The job of a pastry chef is no easy task—it’s quality and finesse, a kind of precision that Miko and Kristine couldn’t release even as business partners. Now having opened nine restaurant concepts since they first started out, they say that they’ve developed a kind of business sense that works for them. “Kristine would always say na with the nine restaurant concepts that we opened, nine times na kami nag-MBA. From scratch talaga lahat, so you have to make it work.”
What we’re passionate about is culinary. . . When we started, I was thinking of taking an MBA ‘cause wala kaming alam [about] business. But someone told me: you don’t need an MBA. You’re surrounded with businessmen.
Christine Zarandin
From working in the kitchen with Wolfgang Puck to the demanding diners of Las Vegas, there is hardly anything that has fazed Christine Zarandin. Lately, you can find her in Wantusawa, where she takes the lead even out of the kitchen.
Christine Zarandin is the kind of chef that can part a sea of cooks. In her former profession of working the hotels, her tough exterior and no-nonsense attitude earned her a few cries of, “wow, what a bitch,” which she tells us about in the same no-nonsense tone. “That’s how it is. You want to stay in the kitchen, you can’t cry. Or, if you want to cry, go cry inside your car or when you get home.”
Even now in the dining area of her first and latest restaurant venture, Wantusawa, as she sits on a chair, out of the chef’s uniform, she commands attention. “I’m not a chef chef anymore,” is one of the first things she tells us, even as she directs the kitchen staff. “A chef heads a team. A chef is a leader in the kitchen.”

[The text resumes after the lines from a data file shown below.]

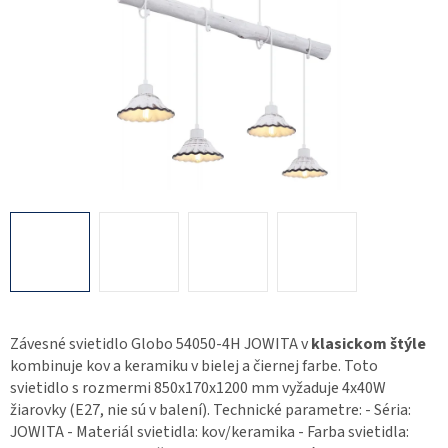
Závesné svietidlo Globo 54050-4H JOWITA v
klasickom štýle
kombinuje kov a keramiku v bielej a čiernej farbe. Toto
svietidlo s rozmermi 850x170x1200 mm vyžaduje 4x40W
žiarovky (E27, nie sú v balení). Technické parametre: - Séria:
JOWITA - Materiál svietidla: kov/keramika - Farba svietidla: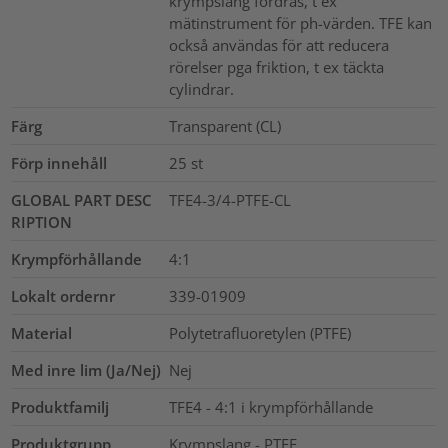
krympslang fordras, t ex
mätinstrument för ph-värden. TFE kan
också användas för att reducera
rörelser pga friktion, t ex täckta
cylindrar.
Färg
Transparent (CL)
Förp innehåll
25
st
GLOBAL PART DESC
TFE4-3/4-PTFE-CL
RIPTION
Krympförhållande
4:1
Lokalt ordernr
339-01909
Material
Polytetrafluoretylen (PTFE)
Med inre lim (Ja/Nej)
Nej
Produktfamilj
TFE4 - 4:1 i krympförhållande
Produktgrupp
Krympslang - PTFE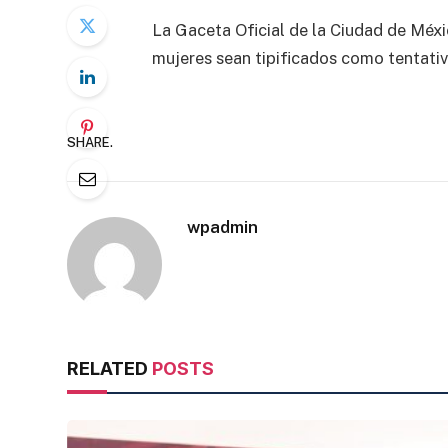
La Gaceta Oficial de la Ciudad de Méxi
mujeres sean tipificados como tentativa
SHARE.
wpadmin
RELATED
POSTS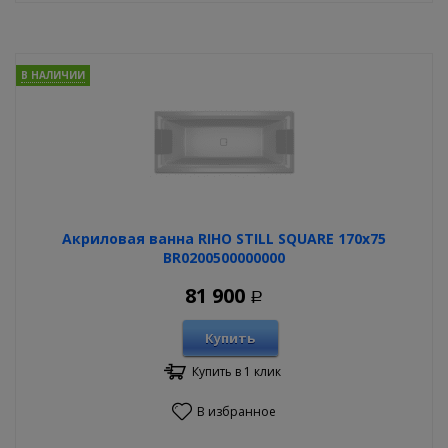
В НАЛИЧИИ
Акриловая ванна RIHO STILL SQUARE 170х75
BR0200500000000
81 900
Р
Купить
Купить в 1 клик
В избранное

Christine claims she’s much more relaxed now that she’s primarily stayed out of the kitchen, focusing on running her oyster and wine bar, a hit in the neighborhood of Poblacion.

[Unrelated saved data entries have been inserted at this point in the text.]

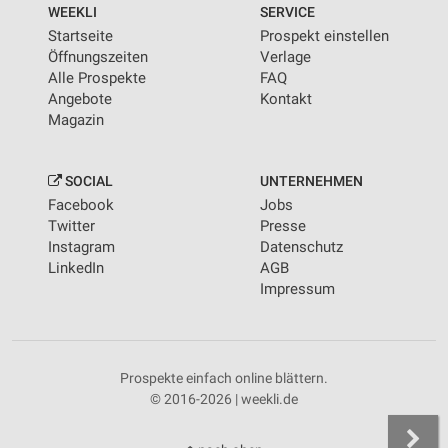
WEEKLI
SERVICE
Startseite
Prospekt einstellen
Öffnungszeiten
Verlage
Alle Prospekte
FAQ
Angebote
Kontakt
Magazin
SOCIAL
UNTERNEHMEN
Facebook
Jobs
Twitter
Presse
Instagram
Datenschutz
LinkedIn
AGB
Impressum
Prospekte einfach online blättern.
© 2016-2026 | weekli.de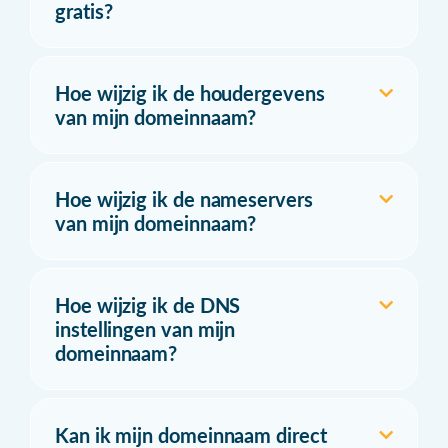
gratis?
Hoe wijzig ik de houdergevens
van mijn domeinnaam?
Hoe wijzig ik de nameservers
van mijn domeinnaam?
Hoe wijzig ik de DNS
instellingen van mijn
domeinnaam?
Kan ik mijn domeinnaam direct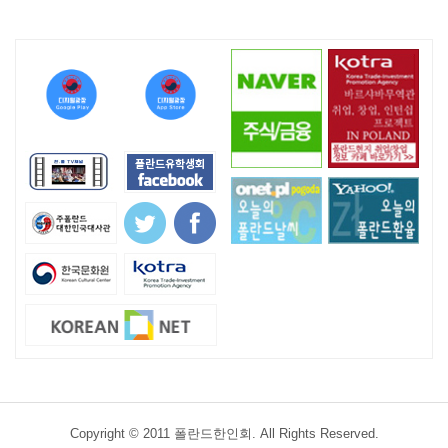
Copyright © 2011 폴란드한인회. All Rights Reserved.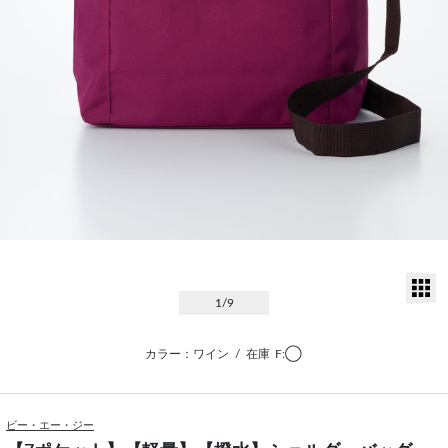
サ
1
/9
カラー：ワイン
/
在庫
F:◯
ビー・エー・ジー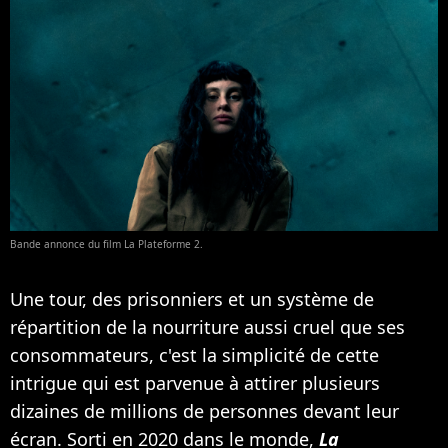
Bande annonce du film La Plateforme 2.
Une tour, des prisonniers et un système de
répartition de la nourriture aussi cruel que ses
consommateurs, c'est la simplicité de cette
intrigue qui est parvenue à attirer plusieurs
dizaines de millions de personnes devant leur
écran. Sorti en 2020 dans le monde,
La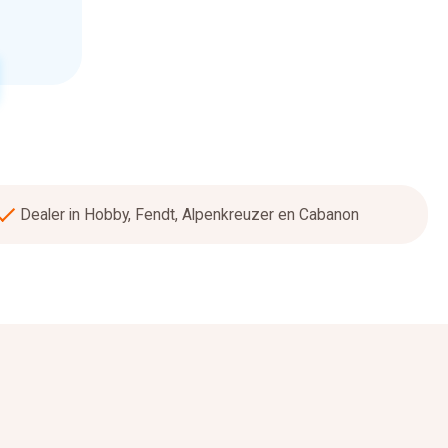
Dealer in Hobby, Fendt, Alpenkreuzer en Cabanon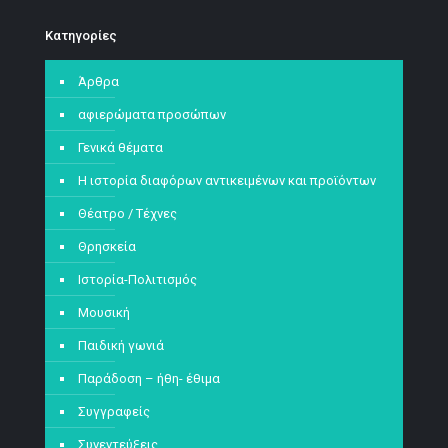
Kατηγορίες
Άρθρα
αφιερώματα προσώπων
Γενικά θέματα
Η ιστορία διαφόρων αντικειμένων και προϊόντων
Θέατρο / Τέχνες
Θρησκεία
Ιστορία-Πολιτισμός
Μουσική
Παιδική γωνιά
Παράδοση – ήθη- έθιμα
Συγγραφείς
Συνεντεύξεις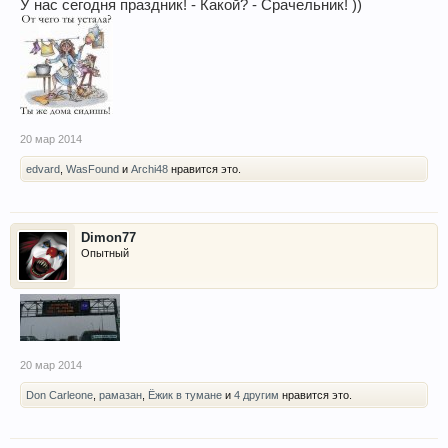
У нас сегодня праздник! - Какой? - Срачельник! ))
20 мар 2014
edvard
,
WasFound
и
Archi48
нравится это.
Dimon77
Опытный
20 мар 2014
Don Carleone
,
рамазан
,
Ёжик в тумане
и
4 другим
нравится это.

I work harder than them, I stay super late nights, I do everything that they all do and more—because I can.
“I used to drink cans of Red Bull when I was in Vegas. Crazy. Before, I could do three cans a night with six shots of espresso. I would wake up at four in the morning, practice for competition at five in the morning; we’d practice ‘til, like, eight and then I’d go to work, I’d sleep a little bit again, I’d sleep in my car in the parking lot, and then by ten or eleven, I’d be in the kitchen.
I didn’t see anything else other than the kitchen. Well, the bars, at the end of the night. I worked in Vegas for eight years. Never in a casino, but all the restaurants were fine dining and they were all by celebrity chefs. It is the craziest environment, to live in Vegas where at the end of the night all the chefs are driving me to the strip club and I was the only girl—I was always the only girl.
The kitchen is [comprised of] maybe 95% boys. I always push the girls and I take care of them a little bit more. I always tell them: If you want to stay in the kitchen, you have to deal with this.
I want [my guests] to have something that makes them think: ‘Tomorrow, I wanna eat that again.’ Food should really be comfortable. Not aloof and not intimidating.
When I was growing up in the kitchen, it was always all-boys. Even in my first years here in Manila—my entire staff was all-boys. Some were in their 50s, I had to deal with that. Imagine, they’re that old and they’re thinking: ‘Sino ba ‘tongbabae na ‘to?’ So, I worked harder than them. That’s how I get their respect: I work harder than them, I stay super late nights, I do everything that they all do and more—because I can.”